• [Excerpted data]
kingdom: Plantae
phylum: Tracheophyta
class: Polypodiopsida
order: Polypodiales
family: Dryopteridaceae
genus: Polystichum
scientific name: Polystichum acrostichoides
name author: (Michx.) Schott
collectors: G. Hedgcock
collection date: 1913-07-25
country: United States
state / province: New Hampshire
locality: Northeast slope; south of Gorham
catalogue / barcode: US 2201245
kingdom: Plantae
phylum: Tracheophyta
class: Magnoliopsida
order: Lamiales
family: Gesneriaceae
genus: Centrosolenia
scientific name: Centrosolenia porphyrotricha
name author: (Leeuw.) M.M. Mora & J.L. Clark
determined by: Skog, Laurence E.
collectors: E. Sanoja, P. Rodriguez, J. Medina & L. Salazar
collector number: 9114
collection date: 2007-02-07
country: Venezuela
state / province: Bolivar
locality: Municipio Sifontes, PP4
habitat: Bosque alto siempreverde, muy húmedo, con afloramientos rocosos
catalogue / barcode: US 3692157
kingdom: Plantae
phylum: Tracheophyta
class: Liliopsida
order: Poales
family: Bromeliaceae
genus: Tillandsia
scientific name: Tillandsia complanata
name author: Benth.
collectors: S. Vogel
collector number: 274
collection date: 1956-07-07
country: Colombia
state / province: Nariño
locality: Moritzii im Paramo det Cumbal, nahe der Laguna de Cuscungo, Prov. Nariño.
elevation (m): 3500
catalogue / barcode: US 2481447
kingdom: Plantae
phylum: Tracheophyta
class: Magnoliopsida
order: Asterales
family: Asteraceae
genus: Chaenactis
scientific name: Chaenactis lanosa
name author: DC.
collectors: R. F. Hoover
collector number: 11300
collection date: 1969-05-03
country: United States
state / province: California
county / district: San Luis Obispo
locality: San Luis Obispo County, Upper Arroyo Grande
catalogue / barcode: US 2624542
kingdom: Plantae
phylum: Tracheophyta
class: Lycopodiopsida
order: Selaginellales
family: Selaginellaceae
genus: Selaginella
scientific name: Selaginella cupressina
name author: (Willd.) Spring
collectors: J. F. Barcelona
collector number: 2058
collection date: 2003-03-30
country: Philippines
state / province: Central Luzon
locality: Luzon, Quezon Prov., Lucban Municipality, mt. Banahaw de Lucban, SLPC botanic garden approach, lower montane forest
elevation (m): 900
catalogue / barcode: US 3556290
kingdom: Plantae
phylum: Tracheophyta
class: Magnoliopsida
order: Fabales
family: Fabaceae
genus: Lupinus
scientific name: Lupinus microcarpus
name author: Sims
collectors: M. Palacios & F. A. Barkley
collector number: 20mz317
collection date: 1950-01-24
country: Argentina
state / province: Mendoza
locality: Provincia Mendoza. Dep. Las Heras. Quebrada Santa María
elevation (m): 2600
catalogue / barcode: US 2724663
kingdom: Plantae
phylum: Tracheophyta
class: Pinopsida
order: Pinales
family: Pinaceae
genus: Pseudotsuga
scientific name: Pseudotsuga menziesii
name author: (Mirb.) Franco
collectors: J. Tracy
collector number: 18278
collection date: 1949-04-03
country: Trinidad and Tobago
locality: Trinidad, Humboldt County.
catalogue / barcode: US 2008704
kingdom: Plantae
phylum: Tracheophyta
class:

• [Stated task]
Copy the data word for word, starting with the line that contains "family: Pinaceae" and continuing through the line that contains "catalogue / barcode: US 2008704".

• [Result]
family: Pinaceae
genus: Pseudotsuga
scientific name: Pseudotsuga menziesii
name author: (Mirb.) Franco
collectors: J. Tracy
collector number: 18278
collection date: 1949-04-03
country: Trinidad and Tobago
locality: Trinidad, Humboldt County.
catalogue / barcode: US 2008704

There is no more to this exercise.